What would be the advantages of selling JLR to PSA?
If an agreement between the FCA and PSA groups fails, the French manufacturer could switch its focus to the Jaguar Land-Rover group, which belongs to the Indian group Tata Motors.

The British luxury car group is currently experiencing real difficulties due in particular to the uncertainties linked to the introduction of Brexit, the drop in diesel vehicle sales and the decline in the Chinese automobile market. In addition, the Indian group Tata Motors had invested heavily in diversifying the range of Jaguar and Land Rover models just before the Brexit vote, and the return on investment seems to be resulting in heavy losses.

Moreover , the launch of the British group's first electric car, the Jaguar i-Pace, and the construction of a new plant in Slovakia, in Nitra, required major investments, at a time when the European and global automotive market was beginning to decline.
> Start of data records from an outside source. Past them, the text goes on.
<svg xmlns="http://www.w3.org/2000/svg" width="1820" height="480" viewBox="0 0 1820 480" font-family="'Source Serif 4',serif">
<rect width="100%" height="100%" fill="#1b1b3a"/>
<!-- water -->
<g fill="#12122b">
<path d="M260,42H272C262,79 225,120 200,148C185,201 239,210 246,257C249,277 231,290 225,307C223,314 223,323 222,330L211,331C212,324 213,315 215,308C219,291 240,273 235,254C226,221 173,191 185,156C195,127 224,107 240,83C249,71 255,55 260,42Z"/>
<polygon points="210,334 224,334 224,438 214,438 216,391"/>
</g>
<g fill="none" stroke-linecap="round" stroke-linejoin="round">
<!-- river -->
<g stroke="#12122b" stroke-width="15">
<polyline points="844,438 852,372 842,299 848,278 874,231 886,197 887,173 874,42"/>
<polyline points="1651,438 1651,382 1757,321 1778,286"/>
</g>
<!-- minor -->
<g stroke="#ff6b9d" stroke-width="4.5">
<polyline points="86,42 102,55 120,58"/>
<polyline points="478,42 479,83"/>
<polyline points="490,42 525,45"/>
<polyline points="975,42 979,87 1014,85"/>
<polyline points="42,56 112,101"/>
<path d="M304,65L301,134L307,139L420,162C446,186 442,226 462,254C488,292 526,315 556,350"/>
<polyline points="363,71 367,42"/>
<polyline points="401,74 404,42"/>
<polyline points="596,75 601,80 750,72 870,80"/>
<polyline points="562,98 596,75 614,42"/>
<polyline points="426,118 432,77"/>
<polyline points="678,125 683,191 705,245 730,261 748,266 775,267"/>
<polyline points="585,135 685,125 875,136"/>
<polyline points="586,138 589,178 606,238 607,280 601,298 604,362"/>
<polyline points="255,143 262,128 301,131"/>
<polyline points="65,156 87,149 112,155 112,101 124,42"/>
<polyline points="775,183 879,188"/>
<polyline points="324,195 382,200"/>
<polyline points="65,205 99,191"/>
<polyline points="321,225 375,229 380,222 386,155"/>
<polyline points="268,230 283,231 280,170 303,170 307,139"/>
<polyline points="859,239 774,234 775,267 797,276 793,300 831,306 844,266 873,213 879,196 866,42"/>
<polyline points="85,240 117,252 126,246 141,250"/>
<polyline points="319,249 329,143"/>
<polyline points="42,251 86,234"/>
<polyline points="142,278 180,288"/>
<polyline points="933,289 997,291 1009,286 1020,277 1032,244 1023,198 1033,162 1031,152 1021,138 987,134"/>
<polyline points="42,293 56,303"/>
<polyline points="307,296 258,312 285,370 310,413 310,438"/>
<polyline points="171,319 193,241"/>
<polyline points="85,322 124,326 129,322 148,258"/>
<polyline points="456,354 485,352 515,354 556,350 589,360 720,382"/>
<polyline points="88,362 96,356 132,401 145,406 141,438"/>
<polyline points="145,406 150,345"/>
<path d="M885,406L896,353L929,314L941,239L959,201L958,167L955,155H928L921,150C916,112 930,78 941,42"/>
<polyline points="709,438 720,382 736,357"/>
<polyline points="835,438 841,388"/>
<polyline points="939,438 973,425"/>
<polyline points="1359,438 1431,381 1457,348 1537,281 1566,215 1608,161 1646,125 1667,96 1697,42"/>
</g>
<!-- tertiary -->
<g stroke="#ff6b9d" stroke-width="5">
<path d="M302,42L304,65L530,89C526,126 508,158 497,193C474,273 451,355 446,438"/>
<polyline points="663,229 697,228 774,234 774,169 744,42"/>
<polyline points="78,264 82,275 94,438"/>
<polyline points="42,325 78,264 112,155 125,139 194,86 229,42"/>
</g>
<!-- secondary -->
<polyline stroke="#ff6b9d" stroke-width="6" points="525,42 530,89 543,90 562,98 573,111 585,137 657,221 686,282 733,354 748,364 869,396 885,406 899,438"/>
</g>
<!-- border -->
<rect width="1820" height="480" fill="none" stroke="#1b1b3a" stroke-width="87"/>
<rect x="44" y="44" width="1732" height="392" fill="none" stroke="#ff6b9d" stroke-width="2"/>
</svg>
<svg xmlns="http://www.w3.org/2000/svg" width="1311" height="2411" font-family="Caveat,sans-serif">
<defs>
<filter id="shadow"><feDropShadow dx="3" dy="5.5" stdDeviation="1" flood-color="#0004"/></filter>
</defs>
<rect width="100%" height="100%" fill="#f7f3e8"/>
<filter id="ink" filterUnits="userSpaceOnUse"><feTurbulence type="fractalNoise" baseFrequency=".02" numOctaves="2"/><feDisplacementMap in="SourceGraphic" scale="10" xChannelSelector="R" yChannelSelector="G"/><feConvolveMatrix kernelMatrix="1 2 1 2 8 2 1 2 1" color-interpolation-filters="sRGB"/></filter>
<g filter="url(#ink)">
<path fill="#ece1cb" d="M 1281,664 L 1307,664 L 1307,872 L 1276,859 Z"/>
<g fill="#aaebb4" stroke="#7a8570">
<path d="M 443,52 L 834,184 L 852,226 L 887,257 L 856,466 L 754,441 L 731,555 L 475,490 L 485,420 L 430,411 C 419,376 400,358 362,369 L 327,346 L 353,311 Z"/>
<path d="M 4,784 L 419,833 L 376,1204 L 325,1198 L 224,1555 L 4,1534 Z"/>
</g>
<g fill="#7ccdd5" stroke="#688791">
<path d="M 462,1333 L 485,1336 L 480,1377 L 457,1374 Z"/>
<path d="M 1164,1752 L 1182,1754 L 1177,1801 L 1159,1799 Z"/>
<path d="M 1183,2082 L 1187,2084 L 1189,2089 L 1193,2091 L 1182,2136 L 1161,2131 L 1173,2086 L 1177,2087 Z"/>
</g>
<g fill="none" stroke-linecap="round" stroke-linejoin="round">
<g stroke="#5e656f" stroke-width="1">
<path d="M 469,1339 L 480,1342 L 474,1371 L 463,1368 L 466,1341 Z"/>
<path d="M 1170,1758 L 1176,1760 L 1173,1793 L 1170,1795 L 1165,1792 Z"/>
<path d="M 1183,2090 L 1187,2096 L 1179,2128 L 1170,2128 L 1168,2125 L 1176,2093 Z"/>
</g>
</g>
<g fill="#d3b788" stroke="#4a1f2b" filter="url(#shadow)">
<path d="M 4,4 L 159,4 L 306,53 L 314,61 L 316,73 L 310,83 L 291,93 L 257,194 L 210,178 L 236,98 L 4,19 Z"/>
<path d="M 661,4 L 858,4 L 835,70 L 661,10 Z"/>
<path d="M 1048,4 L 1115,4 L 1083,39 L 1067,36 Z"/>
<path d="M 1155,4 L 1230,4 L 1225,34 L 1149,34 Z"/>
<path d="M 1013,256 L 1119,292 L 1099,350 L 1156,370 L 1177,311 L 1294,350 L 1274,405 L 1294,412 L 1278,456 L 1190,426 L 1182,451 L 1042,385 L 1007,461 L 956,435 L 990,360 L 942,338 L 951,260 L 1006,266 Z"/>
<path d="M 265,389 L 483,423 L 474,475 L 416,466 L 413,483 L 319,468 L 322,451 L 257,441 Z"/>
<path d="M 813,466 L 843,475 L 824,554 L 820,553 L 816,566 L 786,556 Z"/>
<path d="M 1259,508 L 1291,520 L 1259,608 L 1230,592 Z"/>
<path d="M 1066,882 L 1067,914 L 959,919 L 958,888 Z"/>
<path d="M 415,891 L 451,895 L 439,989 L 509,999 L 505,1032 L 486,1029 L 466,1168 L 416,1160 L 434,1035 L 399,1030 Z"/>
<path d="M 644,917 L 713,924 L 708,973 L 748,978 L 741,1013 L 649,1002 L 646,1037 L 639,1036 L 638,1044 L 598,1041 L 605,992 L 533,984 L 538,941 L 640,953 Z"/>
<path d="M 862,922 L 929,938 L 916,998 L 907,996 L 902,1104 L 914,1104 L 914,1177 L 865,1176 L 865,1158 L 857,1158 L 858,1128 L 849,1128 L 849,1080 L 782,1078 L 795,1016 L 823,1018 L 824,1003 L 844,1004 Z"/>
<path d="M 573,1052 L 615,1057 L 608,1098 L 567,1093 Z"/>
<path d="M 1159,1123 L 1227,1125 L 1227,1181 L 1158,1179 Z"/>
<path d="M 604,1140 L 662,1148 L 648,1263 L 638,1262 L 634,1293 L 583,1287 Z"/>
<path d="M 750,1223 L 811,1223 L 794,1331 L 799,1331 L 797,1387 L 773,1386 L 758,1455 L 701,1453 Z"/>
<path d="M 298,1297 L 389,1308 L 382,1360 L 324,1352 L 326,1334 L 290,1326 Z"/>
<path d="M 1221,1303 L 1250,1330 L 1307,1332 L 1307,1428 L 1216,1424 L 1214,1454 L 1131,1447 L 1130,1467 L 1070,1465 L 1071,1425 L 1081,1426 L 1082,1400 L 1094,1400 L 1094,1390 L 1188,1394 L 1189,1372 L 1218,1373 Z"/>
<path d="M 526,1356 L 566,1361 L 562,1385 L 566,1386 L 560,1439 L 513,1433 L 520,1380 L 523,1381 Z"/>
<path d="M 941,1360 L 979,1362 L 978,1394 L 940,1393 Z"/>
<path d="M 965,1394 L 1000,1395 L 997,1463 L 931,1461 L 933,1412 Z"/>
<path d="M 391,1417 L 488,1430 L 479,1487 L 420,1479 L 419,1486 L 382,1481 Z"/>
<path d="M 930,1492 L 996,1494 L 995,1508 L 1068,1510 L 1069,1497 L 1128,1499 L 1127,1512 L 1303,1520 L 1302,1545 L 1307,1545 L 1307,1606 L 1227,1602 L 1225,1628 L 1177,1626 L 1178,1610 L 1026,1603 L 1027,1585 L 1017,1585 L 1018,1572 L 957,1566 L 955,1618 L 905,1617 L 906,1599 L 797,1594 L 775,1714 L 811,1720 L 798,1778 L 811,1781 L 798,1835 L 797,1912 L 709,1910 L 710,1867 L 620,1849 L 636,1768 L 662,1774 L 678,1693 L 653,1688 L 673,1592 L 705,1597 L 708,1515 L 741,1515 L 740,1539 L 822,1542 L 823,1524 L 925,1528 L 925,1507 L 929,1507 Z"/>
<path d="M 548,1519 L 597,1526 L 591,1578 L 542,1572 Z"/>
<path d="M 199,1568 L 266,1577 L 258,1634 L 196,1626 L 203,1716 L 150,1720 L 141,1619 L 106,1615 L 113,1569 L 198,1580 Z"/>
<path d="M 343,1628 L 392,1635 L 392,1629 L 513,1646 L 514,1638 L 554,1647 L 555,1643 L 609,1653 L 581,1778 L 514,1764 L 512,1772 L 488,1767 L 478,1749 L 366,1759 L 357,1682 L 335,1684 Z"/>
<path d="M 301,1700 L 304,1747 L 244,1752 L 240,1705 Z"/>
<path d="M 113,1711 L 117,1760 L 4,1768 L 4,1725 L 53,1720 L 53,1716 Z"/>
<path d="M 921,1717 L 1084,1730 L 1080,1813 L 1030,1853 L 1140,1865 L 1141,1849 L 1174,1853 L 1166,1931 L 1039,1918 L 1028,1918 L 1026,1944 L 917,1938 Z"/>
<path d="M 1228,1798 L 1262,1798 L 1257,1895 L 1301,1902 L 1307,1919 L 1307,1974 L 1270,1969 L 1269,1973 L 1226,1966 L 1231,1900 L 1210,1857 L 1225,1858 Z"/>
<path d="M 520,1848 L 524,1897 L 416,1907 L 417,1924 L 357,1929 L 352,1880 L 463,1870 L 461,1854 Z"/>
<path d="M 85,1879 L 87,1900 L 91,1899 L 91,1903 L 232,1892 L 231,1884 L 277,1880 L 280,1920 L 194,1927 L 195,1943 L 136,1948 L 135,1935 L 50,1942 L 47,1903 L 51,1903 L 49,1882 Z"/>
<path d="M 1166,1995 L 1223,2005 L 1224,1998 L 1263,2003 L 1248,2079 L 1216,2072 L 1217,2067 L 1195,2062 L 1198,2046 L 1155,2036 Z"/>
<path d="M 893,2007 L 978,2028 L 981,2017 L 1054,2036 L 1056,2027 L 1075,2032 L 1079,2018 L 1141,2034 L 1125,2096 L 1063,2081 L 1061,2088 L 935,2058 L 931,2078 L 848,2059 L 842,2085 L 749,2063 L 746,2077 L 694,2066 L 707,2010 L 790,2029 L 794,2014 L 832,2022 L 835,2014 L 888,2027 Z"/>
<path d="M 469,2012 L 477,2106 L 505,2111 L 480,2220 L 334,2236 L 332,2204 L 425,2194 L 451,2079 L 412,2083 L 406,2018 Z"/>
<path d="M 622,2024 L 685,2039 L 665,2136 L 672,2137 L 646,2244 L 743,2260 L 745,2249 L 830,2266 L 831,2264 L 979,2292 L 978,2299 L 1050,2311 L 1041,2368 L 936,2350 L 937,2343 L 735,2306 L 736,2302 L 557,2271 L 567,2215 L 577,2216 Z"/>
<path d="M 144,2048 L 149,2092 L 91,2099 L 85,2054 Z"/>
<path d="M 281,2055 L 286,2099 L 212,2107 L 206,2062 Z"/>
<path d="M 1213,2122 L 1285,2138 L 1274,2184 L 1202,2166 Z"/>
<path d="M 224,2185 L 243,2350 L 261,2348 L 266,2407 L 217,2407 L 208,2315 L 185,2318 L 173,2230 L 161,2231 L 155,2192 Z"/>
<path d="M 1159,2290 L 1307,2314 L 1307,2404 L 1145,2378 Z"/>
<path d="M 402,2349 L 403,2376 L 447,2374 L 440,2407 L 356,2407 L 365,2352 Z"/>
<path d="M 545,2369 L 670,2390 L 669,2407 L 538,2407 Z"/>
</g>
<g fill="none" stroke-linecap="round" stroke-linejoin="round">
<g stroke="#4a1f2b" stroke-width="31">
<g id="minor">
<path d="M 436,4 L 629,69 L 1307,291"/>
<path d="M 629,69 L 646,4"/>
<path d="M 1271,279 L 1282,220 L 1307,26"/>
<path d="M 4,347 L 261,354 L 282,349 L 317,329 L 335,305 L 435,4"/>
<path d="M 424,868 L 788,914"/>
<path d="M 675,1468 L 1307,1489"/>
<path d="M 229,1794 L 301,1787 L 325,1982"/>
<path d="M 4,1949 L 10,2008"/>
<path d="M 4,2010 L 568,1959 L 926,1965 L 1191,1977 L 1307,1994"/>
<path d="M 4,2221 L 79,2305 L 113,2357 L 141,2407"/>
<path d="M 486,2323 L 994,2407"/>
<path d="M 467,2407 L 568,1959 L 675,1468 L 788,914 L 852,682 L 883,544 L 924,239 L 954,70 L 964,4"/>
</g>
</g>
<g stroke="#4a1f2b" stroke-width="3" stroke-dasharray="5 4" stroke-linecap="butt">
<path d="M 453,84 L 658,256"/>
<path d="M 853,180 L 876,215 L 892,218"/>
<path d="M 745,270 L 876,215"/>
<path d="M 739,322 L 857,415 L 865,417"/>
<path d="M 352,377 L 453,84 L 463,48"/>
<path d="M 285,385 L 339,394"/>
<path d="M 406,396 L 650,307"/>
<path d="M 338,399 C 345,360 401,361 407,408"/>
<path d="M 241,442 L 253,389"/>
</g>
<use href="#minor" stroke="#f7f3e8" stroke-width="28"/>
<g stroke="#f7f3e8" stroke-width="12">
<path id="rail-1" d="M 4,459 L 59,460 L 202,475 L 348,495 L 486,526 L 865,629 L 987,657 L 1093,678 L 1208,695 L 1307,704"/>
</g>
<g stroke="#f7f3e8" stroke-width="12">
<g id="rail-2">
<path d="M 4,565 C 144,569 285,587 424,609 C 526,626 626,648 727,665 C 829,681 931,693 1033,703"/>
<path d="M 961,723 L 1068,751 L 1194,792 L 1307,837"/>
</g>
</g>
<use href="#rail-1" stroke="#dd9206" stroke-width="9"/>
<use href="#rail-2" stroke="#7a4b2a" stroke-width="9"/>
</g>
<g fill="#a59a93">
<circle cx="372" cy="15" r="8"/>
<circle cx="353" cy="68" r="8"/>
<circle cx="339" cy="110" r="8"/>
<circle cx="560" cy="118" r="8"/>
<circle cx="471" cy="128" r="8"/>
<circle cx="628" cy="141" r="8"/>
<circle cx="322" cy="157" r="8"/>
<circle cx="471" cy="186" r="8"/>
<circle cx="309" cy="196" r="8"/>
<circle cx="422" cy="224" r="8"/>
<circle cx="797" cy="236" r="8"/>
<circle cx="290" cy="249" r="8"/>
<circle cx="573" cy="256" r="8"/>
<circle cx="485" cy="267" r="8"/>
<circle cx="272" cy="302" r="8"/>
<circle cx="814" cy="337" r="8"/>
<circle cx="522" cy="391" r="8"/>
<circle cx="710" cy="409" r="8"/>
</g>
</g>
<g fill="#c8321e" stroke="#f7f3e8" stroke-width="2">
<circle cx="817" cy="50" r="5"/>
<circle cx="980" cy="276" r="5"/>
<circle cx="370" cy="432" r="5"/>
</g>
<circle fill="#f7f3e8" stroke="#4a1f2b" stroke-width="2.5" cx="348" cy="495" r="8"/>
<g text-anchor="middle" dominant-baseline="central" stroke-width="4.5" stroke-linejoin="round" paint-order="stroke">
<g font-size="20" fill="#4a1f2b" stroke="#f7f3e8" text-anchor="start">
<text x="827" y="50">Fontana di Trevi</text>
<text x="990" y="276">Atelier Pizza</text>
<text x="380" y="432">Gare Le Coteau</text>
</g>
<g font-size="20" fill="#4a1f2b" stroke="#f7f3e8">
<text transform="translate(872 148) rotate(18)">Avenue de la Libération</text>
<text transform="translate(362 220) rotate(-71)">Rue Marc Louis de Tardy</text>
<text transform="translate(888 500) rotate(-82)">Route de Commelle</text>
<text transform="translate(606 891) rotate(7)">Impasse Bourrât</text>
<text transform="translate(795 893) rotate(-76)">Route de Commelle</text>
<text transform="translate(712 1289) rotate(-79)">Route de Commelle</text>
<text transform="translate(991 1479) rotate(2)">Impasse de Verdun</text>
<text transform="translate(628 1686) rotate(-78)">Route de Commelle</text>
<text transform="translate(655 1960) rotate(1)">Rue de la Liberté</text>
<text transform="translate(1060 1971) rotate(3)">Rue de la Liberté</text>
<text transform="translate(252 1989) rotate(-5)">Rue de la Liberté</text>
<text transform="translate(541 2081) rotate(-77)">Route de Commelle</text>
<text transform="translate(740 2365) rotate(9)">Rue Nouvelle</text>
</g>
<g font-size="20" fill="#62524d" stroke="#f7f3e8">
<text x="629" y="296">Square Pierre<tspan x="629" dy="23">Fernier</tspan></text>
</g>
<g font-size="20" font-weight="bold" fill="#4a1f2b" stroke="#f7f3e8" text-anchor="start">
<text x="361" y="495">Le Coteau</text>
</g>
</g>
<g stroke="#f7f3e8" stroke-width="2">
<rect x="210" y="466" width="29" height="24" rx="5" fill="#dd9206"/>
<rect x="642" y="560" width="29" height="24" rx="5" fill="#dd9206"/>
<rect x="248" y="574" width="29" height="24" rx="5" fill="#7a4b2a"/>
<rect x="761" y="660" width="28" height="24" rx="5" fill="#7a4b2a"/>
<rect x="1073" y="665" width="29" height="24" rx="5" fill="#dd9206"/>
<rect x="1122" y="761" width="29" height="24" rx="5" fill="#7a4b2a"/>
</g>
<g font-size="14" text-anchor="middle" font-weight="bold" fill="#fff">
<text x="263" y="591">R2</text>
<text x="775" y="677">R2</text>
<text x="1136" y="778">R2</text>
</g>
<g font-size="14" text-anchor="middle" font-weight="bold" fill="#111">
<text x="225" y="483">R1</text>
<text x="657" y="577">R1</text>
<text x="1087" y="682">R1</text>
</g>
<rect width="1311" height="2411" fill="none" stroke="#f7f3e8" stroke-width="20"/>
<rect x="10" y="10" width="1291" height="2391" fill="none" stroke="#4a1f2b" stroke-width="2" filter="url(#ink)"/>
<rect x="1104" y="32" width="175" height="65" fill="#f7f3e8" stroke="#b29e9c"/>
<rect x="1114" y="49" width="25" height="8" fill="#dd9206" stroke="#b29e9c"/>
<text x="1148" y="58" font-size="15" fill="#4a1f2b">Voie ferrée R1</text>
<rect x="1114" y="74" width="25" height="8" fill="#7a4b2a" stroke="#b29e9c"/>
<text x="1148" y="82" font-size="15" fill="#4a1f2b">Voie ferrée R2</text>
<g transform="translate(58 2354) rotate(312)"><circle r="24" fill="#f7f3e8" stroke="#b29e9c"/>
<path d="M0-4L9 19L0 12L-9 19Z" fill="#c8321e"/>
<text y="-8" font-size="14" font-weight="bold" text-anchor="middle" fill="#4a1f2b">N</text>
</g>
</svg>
The manufacturer's debt is now very high and the manufacturer has recently decided to drastically reduce costs. It will cut 10% of its workforce and slow down its production (its factories will be shut down for a week in April).

It would not be surprising in this context if Tata Motors would consider selling the JLR group to another manufacturer. The PSA group seems best placed to acquire Jaguar and Land Rover, as the French manufacturer is looking to expand its offer, particularly in the Premium category where it is currently not very active. The DS brand would need to develop at least another ten years in order to achieve real legitimacy in this category.